En fonction des tensions interconfessionnelles du moment, il faut parfois consulter la « météo des routes » diffusée par diverses ambassades. Le code orange signifie « soyez vigilant » ; rouge, « impératif d’être accompagné par un habitant de la région » ; noir, « renoncez au déplacement ». En ce moment, le nord du pays oscille entre rouge et noir en raison d’affrontements réguliers entre partisans et adversaires du régime syrien de Bachar al-Assad.

En matière de sécurité, lors des interventions sur des lignes électriques, ERDF-i doit aussi former des centaines de techniciens locaux, pas toujours enclins à respecter les procédures. L’entreprise est par ailleurs en train de diagnostiquer l’état des réseaux, avec son partenaire libanais, Butec utility services.

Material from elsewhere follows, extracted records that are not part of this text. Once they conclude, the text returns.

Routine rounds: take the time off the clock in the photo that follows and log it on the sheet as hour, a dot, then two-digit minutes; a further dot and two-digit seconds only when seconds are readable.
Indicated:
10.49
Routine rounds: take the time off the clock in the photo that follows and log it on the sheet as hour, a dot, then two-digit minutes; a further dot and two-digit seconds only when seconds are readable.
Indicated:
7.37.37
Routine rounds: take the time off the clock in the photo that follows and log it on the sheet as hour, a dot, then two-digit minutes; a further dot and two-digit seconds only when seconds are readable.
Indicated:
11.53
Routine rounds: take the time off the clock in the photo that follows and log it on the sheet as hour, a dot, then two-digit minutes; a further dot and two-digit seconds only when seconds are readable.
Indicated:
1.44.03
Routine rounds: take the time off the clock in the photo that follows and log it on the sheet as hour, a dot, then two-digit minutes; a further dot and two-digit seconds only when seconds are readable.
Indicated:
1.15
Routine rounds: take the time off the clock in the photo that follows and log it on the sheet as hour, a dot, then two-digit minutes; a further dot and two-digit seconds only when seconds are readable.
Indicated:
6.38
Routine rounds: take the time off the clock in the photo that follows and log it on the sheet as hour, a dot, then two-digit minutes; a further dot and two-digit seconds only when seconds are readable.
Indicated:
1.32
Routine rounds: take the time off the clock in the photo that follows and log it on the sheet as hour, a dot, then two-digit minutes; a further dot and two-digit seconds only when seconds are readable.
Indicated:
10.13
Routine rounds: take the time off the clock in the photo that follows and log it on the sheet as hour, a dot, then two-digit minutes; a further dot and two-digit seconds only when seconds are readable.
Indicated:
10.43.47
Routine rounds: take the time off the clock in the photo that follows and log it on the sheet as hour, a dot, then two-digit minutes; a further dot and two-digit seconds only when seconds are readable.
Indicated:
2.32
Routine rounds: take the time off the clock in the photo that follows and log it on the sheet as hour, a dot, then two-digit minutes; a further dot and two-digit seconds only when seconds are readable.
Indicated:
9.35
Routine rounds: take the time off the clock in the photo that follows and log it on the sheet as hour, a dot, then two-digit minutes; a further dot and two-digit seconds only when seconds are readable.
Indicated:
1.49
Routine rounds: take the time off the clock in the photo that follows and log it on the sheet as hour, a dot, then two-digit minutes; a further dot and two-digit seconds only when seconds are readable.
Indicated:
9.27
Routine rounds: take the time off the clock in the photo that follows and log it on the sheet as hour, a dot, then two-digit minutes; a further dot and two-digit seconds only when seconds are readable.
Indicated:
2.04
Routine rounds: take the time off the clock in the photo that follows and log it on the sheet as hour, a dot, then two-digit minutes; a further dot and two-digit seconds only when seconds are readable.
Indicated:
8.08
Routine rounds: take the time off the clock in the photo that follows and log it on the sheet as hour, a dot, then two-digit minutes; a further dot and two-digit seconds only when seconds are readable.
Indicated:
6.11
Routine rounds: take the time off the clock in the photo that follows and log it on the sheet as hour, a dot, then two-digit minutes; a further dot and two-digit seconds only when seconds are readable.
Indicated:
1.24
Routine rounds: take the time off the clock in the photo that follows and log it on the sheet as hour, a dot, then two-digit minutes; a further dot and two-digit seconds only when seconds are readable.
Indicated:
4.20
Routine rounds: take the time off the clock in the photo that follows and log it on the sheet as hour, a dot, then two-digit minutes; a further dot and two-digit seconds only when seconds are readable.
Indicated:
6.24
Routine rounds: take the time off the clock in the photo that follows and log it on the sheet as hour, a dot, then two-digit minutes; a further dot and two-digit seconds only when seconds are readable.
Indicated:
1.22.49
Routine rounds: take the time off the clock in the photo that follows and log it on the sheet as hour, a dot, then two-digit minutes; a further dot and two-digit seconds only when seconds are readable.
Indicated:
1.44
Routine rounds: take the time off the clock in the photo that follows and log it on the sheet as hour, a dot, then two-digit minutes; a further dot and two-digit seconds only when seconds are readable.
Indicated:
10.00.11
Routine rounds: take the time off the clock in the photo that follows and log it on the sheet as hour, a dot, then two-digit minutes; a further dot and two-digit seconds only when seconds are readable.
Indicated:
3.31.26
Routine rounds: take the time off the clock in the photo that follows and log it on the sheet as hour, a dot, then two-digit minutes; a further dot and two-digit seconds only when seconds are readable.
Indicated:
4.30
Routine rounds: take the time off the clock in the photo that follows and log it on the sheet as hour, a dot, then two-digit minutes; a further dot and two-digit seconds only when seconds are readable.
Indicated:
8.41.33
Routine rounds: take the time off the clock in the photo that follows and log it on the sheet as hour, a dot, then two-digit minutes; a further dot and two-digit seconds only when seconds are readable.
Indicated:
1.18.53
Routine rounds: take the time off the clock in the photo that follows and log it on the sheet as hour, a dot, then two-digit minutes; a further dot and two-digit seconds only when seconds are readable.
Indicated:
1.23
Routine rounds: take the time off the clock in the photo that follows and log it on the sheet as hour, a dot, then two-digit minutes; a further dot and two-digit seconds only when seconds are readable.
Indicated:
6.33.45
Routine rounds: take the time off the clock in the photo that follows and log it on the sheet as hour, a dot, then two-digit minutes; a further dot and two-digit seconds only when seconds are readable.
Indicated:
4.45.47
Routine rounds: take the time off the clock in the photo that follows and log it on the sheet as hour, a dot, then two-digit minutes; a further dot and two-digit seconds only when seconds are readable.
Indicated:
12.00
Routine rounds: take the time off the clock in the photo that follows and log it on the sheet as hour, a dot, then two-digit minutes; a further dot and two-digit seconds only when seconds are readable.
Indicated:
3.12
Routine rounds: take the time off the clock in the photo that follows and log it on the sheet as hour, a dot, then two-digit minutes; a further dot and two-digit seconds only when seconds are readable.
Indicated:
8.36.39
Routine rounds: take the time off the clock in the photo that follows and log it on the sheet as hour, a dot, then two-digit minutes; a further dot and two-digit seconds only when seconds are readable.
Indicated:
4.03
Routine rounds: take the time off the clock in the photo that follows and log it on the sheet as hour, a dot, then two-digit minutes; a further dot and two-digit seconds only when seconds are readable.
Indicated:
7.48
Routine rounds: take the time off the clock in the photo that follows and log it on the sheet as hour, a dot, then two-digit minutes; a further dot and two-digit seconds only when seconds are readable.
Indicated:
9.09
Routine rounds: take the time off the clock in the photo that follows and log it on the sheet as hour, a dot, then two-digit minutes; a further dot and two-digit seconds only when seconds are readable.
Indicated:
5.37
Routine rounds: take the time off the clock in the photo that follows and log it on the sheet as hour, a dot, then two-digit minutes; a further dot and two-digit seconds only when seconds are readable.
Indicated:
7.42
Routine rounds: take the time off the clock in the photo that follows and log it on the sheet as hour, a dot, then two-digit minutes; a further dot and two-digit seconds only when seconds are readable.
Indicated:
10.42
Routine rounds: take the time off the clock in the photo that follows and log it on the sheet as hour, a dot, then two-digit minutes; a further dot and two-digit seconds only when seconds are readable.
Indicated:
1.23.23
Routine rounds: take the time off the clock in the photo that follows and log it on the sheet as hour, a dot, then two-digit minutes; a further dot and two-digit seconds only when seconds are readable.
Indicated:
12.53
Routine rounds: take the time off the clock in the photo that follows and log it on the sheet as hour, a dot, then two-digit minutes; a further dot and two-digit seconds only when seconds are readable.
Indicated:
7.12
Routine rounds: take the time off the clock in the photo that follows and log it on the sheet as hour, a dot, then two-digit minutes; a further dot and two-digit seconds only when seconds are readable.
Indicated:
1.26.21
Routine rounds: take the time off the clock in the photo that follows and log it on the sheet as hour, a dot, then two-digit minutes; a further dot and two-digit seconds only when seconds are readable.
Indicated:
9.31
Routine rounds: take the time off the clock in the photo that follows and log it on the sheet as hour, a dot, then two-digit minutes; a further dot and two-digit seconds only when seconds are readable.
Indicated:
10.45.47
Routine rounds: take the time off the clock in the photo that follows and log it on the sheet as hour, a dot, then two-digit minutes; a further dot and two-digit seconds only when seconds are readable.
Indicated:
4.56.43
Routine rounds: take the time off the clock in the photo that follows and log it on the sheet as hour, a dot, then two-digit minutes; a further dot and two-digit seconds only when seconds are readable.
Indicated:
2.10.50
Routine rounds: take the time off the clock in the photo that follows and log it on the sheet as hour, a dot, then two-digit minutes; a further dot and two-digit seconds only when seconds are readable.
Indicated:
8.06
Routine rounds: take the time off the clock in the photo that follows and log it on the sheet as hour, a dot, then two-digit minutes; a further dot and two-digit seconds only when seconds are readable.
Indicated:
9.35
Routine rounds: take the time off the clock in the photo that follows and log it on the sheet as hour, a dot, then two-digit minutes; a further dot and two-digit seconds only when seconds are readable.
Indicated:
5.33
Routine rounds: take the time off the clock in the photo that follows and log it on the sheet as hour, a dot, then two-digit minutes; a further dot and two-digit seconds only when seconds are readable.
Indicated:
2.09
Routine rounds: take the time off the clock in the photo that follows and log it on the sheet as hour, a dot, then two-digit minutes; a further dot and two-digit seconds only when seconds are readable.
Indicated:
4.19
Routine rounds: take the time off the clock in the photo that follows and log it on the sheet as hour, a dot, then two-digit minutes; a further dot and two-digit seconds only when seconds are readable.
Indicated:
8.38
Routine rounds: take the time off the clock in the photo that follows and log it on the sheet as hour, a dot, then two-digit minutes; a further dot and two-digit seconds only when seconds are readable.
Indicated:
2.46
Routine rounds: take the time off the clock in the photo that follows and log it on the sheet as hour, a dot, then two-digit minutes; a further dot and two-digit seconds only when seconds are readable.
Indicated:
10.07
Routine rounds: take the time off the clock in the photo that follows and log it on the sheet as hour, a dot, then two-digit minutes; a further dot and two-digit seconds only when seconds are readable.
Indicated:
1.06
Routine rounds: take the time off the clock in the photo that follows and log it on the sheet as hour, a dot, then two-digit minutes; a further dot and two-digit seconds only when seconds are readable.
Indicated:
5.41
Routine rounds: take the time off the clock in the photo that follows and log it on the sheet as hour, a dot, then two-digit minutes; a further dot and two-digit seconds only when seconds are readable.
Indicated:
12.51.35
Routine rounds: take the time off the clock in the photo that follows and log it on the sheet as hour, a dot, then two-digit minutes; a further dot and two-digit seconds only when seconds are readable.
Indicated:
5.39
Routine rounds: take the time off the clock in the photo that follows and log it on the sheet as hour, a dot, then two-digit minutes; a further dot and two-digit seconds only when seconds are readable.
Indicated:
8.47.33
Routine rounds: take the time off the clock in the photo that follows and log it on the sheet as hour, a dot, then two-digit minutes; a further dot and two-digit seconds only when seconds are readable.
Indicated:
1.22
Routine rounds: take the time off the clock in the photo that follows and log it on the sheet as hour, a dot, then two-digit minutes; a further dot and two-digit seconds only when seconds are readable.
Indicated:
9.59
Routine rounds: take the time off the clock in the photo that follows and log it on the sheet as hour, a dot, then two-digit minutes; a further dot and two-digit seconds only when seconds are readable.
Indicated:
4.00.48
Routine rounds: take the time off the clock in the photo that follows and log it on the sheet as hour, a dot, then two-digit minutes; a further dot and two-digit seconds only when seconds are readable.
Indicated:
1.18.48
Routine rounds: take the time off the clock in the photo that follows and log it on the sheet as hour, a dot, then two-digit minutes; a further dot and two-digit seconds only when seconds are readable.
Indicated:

C’est lui qui a remporté il y a un an l’appel d’offres, d’une valeur de 260 millions de dollars, lancé par l’opérateur public EDL (Electricité du Liban) pour rénover le réseau de Beyrouth nord, via un contrat de gestion déléguée. Il s’agit de repérer les goulets d’étranglement à résorber en priorité, pour élaborer le plan d’investissement. Ziad Younes, le patron de Butec, estime que «  15 % de l’électricité produite au Liban sont gaspillés pour des raisons techniques ». Au total, compte tenu des mauvais payeurs et des branchements pirates grâce aux fameuses « pinces à linge », EDL perd 44 centimes pour chaque euro d’électricité produite. Ce qui représente 1,5 milliard d’euros par an, une somme équivalente à rien de moins que 2,7 % du PIB. BUC et ERDF-i espèrent ramener le taux de pertes à 8 % dans quatre ans.

Pour cela, ils comptent sur l’installation, au sein de réseaux électriques intelligents, de compteurs « communicants » qui permettent notamment de couper à distance ou de réduire l’alimentation de clients mauvais payeurs. Une évolution technologique indispensable dans des quartiers où un technicien chargé de cette mission fera l’objet de pressions ou d’intimidations. Ces compteurs permettent en outre d’éviter des black-out lors des pics de consommation, en décalant le fonctionnement de certains équipements énergivores.

Au Liban comme dans ses autres pays d’intervention, ERDF-i mise sur le développement du système de compteurs Linky, testés en France auprès de 300.000 clients en 2011. En cas de panne sur le réseau, le diagnostic est facilité et la réparation accélérée. Tous les grands opérateurs développent de tels « réseaux intelligents », mais avec des technologies différentes ; les Britanniques privilégient une communication par téléphone avec les compteurs et les Américains, la radio. L’innovation majeure du matériel utilisé par ERDF consiste à envoyer un message à l’intérieur du courant électrique, sous forme d’onde.

ERDF-i compte installer cette nouvelle génération de compteurs à Beyrouth, pour notamment réduire la fréquence et la durée des coupures, ce qui serait de nature à réduire les impayés. En effet, si certains clients refusent de régler leur facture par malhonnêteté ou parce qu’ils n’ont plus les moyens de le faire, d’autres rechignent surtout à payer un service peu fiable. Du coup, les entreprises libanaises et les ménages qui en ont les moyens optent pour des groupes électrogènes. La facture, souvent équivalente à 120 dollars par mois, est salée pour un salaire moyen de 400 dollars. Dans différents quartiers, on a donc vu fleurir des réseaux de distribution sauvages mais bien organisés, avec groupes électrogènes de grande taille et fils électriques courant un peu partout dans le quartier dans des conditions de sécurité délirantes. Le propriétaire, généralement le « caïd » du quartier, collecte les paiements via des compteurs rudimentaires ou facture la consommation au jugé. Un contraste un peu surréaliste avec les compteurs ultramodernes installés à quelques centaines de mètres de là. A l’image du Liban, où les industries les plus sophistiquées prospèrent dans un pays incapable de fixer la date des prochaines élections, d’investir dans des centrales électriques ou de désarmer des milices.